> **Extrinsic camera parameter data**:
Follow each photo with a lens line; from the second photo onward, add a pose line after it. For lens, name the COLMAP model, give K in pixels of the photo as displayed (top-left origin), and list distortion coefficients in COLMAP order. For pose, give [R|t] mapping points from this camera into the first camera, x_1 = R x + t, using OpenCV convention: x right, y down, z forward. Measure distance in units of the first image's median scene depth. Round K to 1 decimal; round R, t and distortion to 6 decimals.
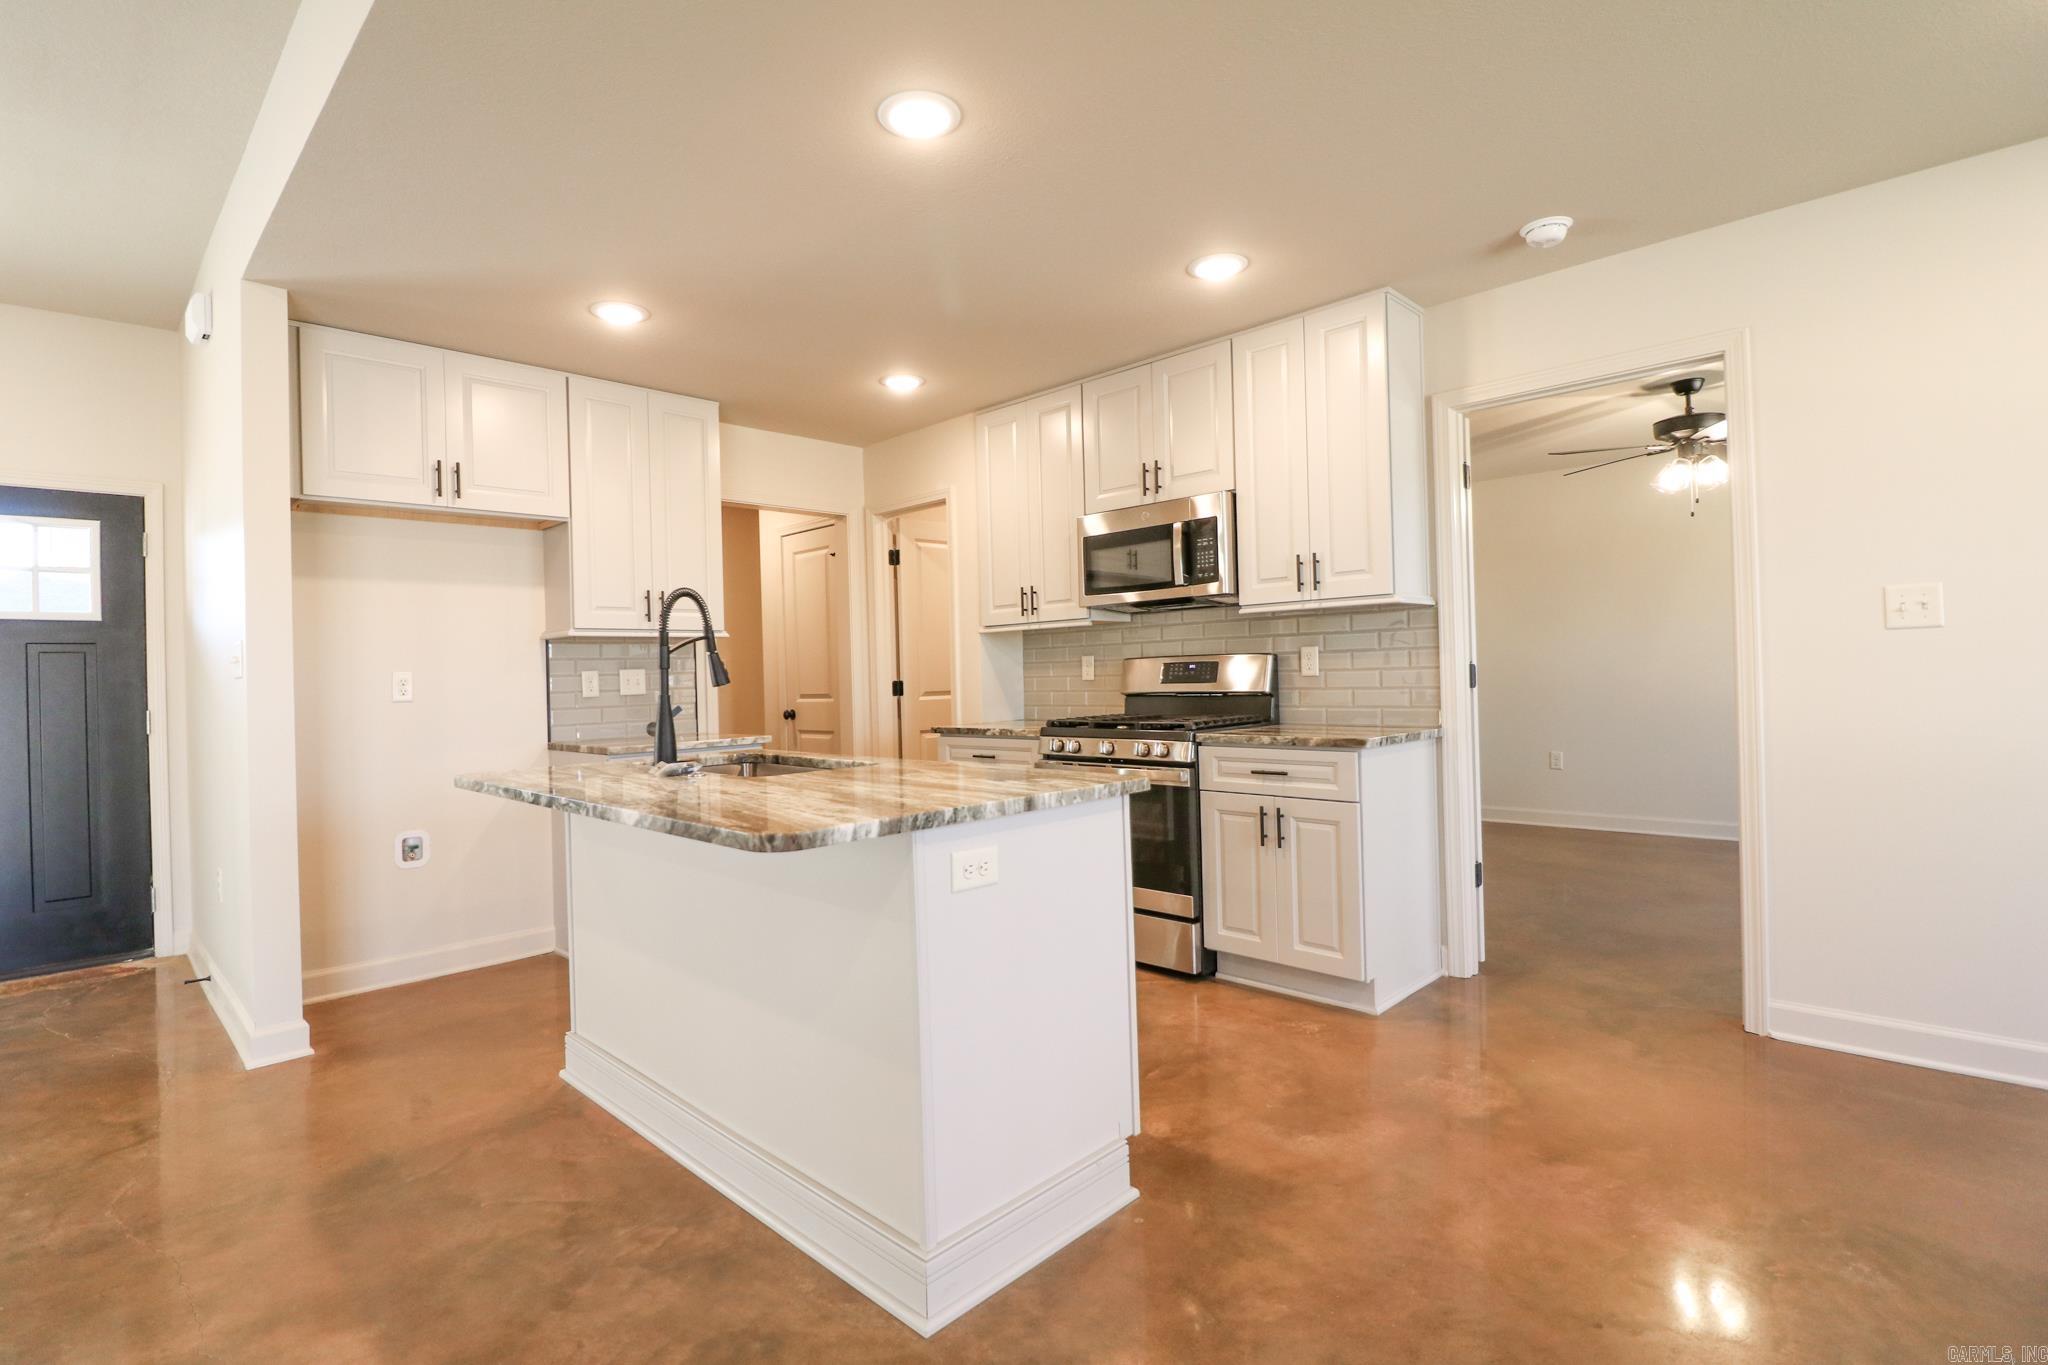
lens RADIAL K [[965.9, 0, 1011.8], [0, 965.9, 672.0], [0, 0, 1]] dist [0.001599, -0.014083]
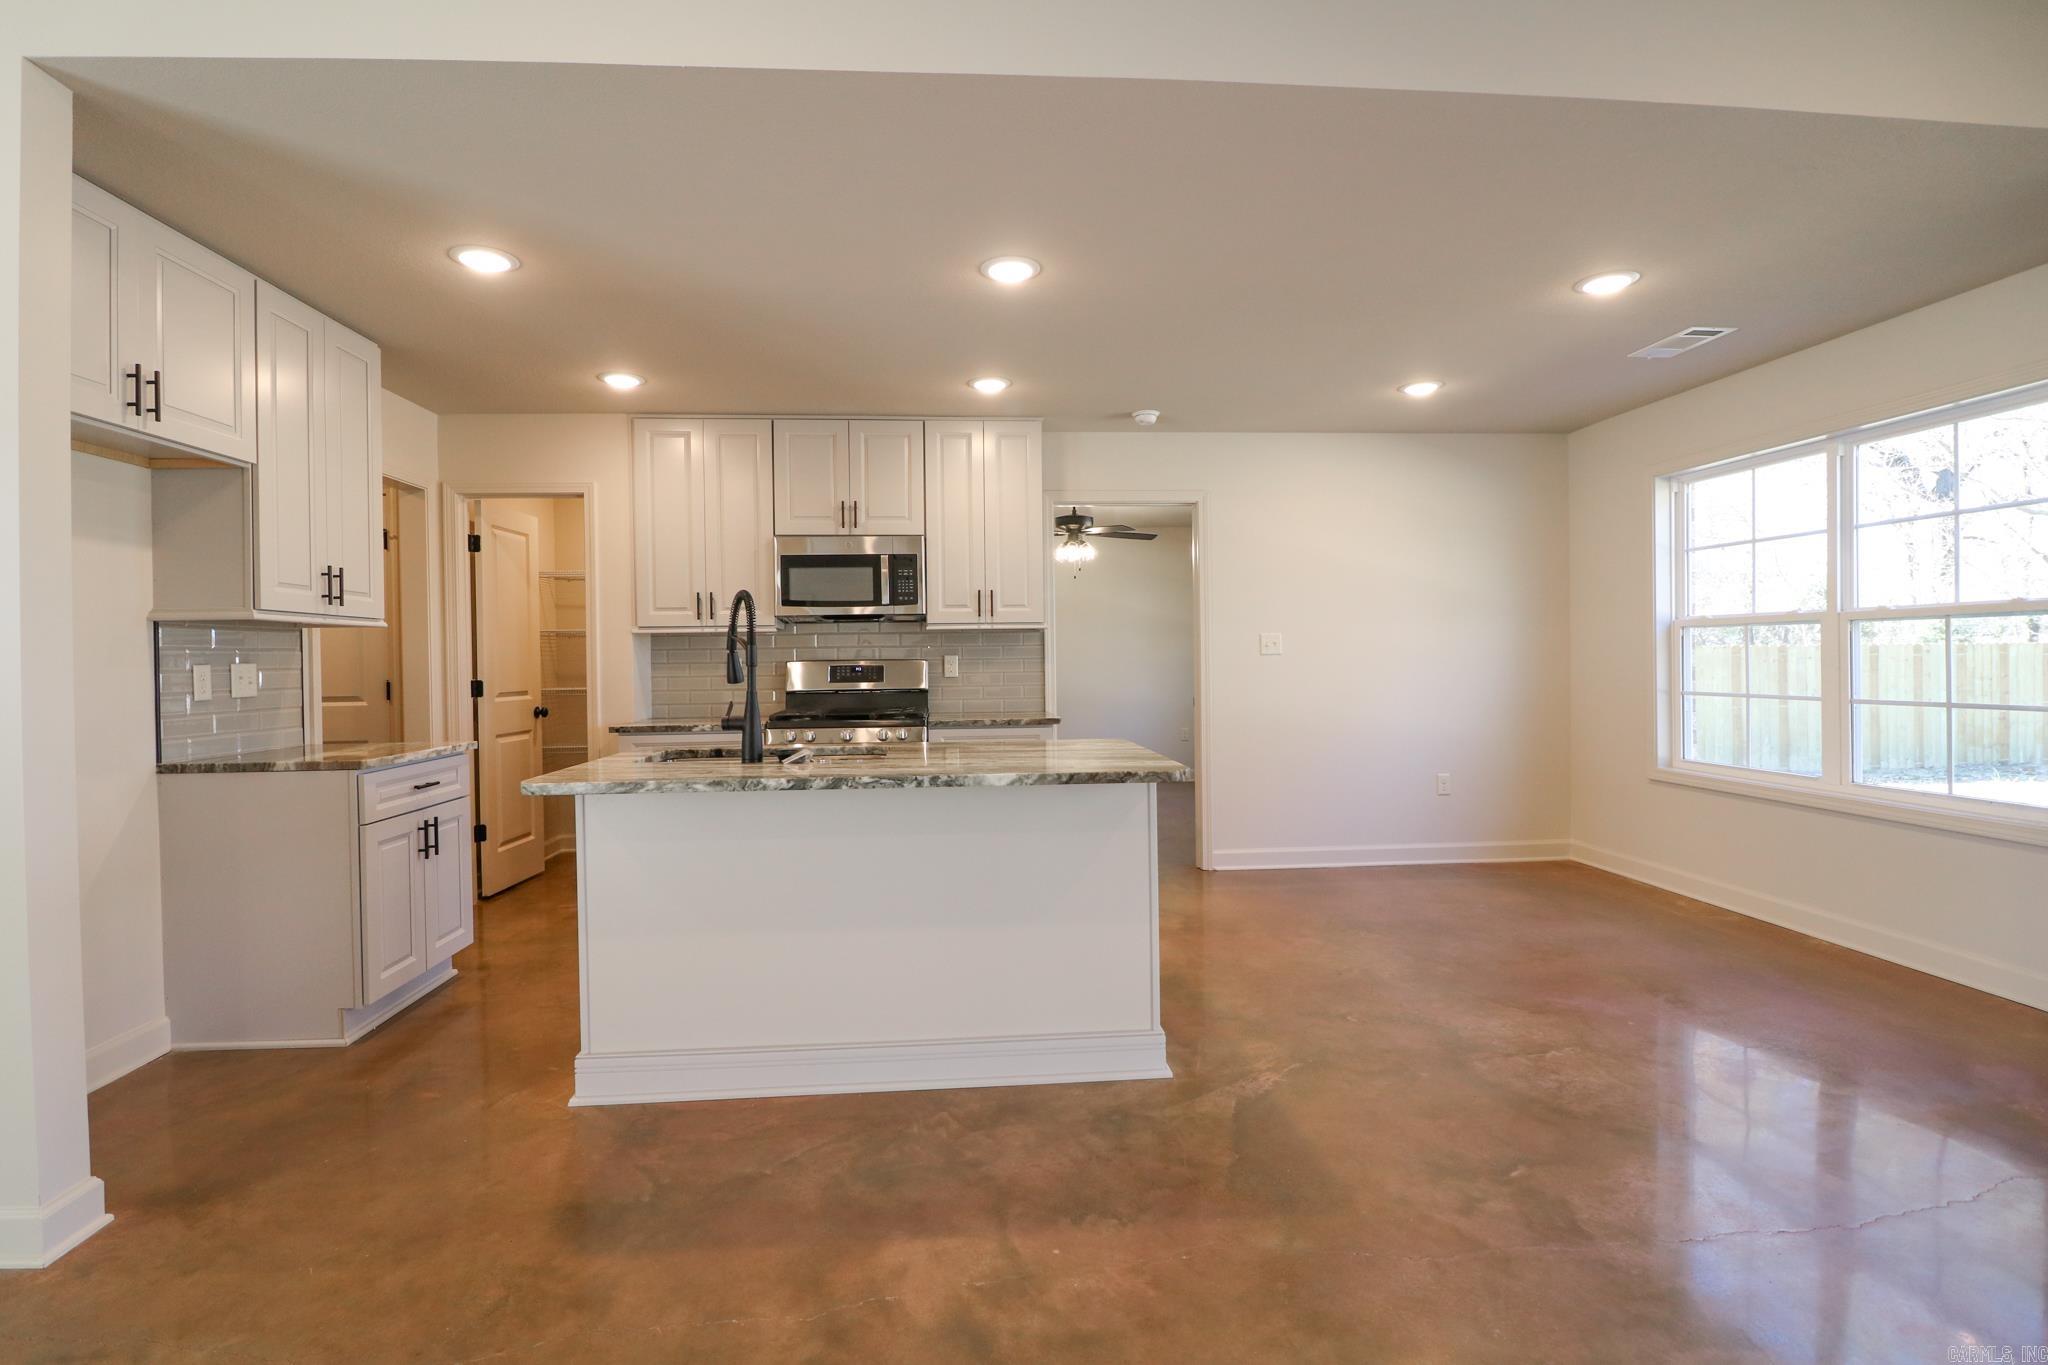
lens RADIAL K [[942.2, 0, 1011.6], [0, 942.2, 670.6], [0, 0, 1]] dist [0.000996, -0.013351]
pose [[0.654997, 0.010721, 0.755556, -0.653296], [-0.006666, 0.999942, -0.008410, 0.005810], [-0.755602, 0.000472, 0.655031, 0.068219]]
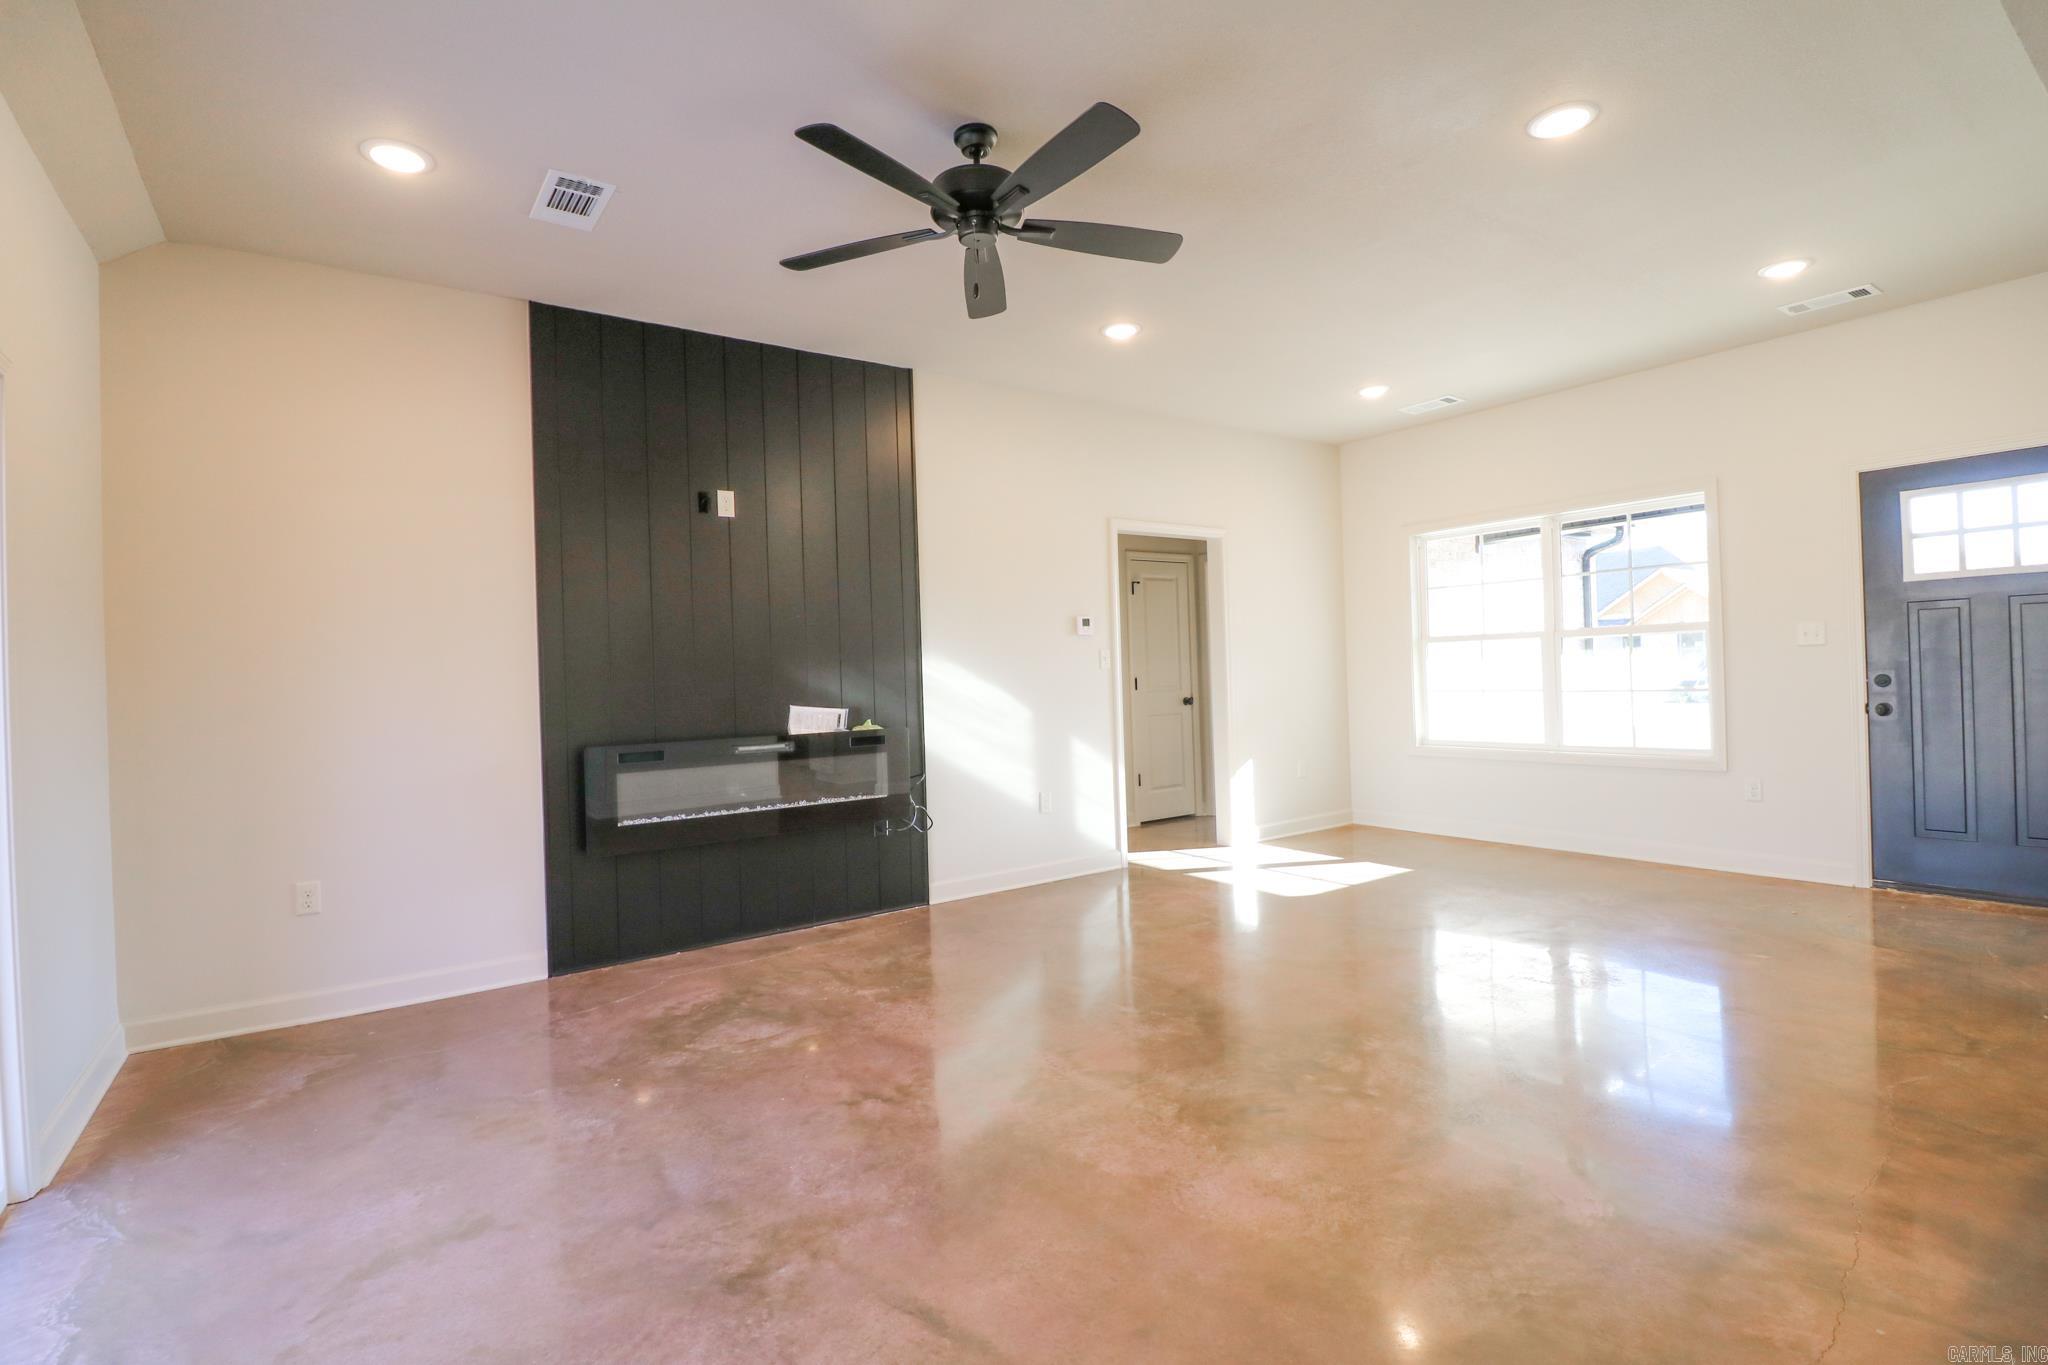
lens RADIAL K [[942.2, 0, 1011.6], [0, 942.2, 670.6], [0, 0, 1]] dist [0.000996, -0.013351]
pose [[-0.179679, 0.026077, -0.983380, 0.214656], [0.040541, 0.998996, 0.019083, -0.012045], [0.982890, -0.036439, -0.180556, 0.078034]]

> **Problem description**: Nothing but the text is wanted: repeat the data above exactly, without its images.

> **Task answer**:
Follow each photo with a lens line; from the second photo onward, add a pose line after it. For lens, name the COLMAP model, give K in pixels of the photo as displayed (top-left origin), and list distortion coefficients in COLMAP order. For pose, give [R|t] mapping points from this camera into the first camera, x_1 = R x + t, using OpenCV convention: x right, y down, z forward. Measure distance in units of the first image's median scene depth. Round K to 1 decimal; round R, t and distortion to 6 decimals.
lens RADIAL K [[965.9, 0, 1011.8], [0, 965.9, 672.0], [0, 0, 1]] dist [0.001599, -0.014083]
lens RADIAL K [[942.2, 0, 1011.6], [0, 942.2, 670.6], [0, 0, 1]] dist [0.000996, -0.013351]
pose [[0.654997, 0.010721, 0.755556, -0.653296], [-0.006666, 0.999942, -0.008410, 0.005810], [-0.755602, 0.000472, 0.655031, 0.068219]]
lens RADIAL K [[942.2, 0, 1011.6], [0, 942.2, 670.6], [0, 0, 1]] dist [0.000996, -0.013351]
pose [[-0.179679, 0.026077, -0.983380, 0.214656], [0.040541, 0.998996, 0.019083, -0.012045], [0.982890, -0.036439, -0.180556, 0.078034]]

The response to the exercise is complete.